Records to use section start
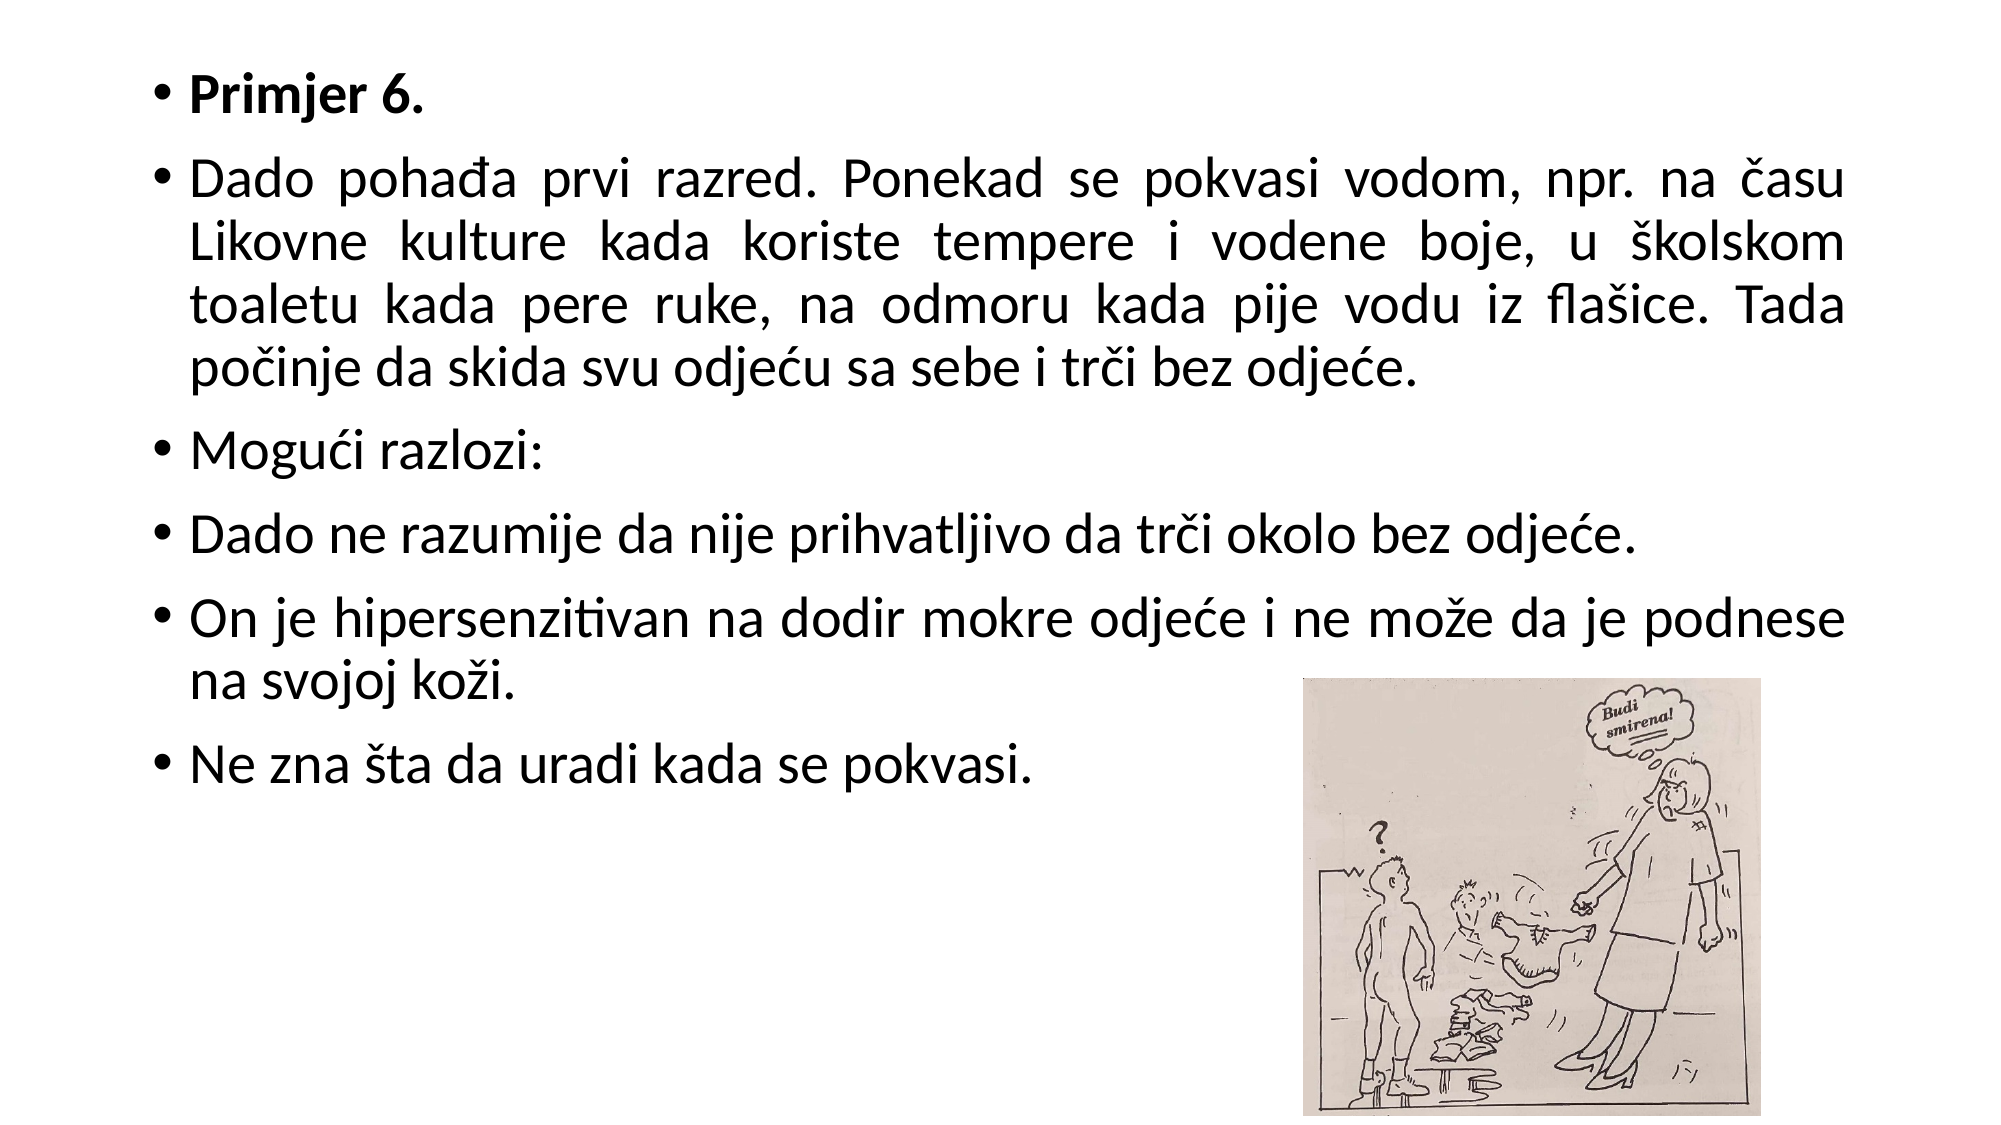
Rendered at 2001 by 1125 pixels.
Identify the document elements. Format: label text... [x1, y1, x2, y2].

picture [1303, 678, 1761, 1116]
list Primjer 6. Dado pohađa prvi razred. Ponekad se pokvasi vodom, npr. na času Likovne kulture kada koriste tempere i vodene boje, u školskom toaletu kada pere ruke, na odmoru kada pije vodu iz flašice. Tada počinje da skida svu odjeću sa sebe i trči bez odjeće. Mogući razlozi: Dado ne razumije da nije prihvatljivo da trči okolo bez odjeće. On je hipersenzitivan na dodir mokre odjeće i ne može da je podnese na svojoj koži. Ne zna šta da uradi kada se pokvasi. [137, 56, 1863, 1014]
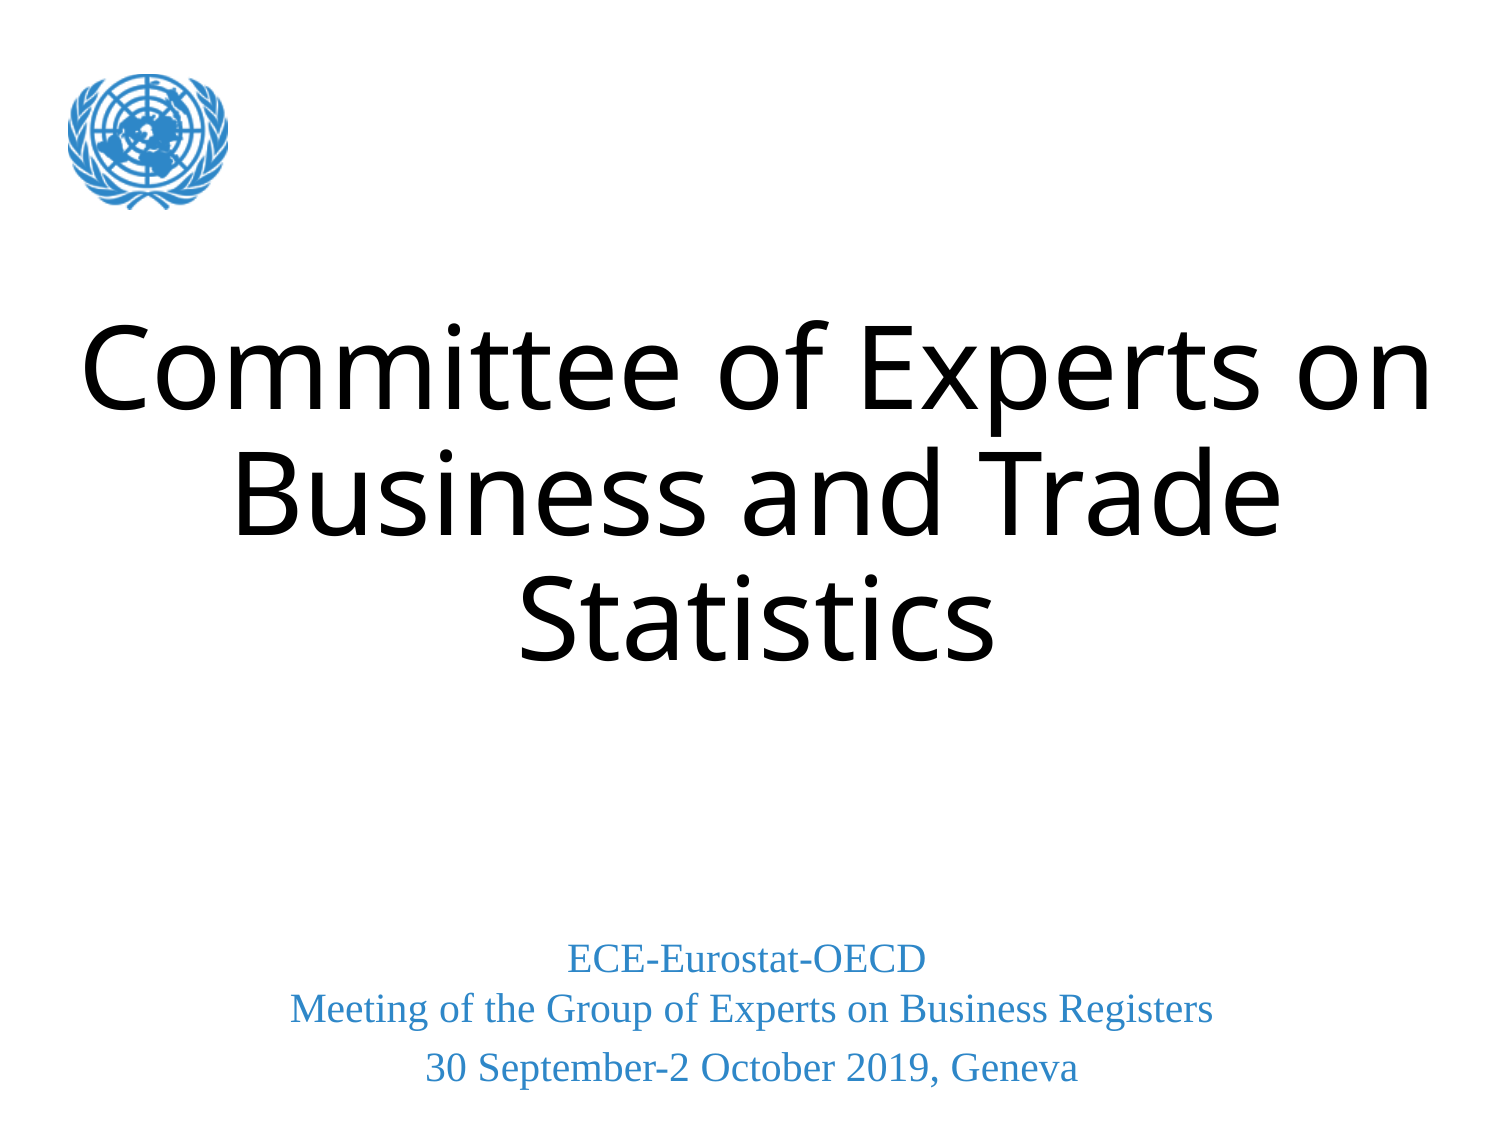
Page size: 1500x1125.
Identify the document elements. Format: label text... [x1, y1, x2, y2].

picture [68, 74, 228, 210]
title Committee of Experts on Business and Trade Statistics [34, 301, 1481, 694]
text_box ECE-Eurostat-OECD Meeting of the Group of Experts on Business Registers 30 September-2 October 2019, Geneva [227, 923, 1278, 1098]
Records to use section end
Every line from the one that contains "Page size: 1500x1125." down to and including the last line of the records above must be set down exactly, with nothing else.

Page size: 1500x1125.
Identify the document elements. Format: label text... [x1, y1, x2, y2].

picture [68, 74, 228, 210]
title Committee of Experts on Business and Trade Statistics [34, 301, 1481, 694]
text_box ECE-Eurostat-OECD Meeting of the Group of Experts on Business Registers 30 September-2 October 2019, Geneva [227, 923, 1278, 1098]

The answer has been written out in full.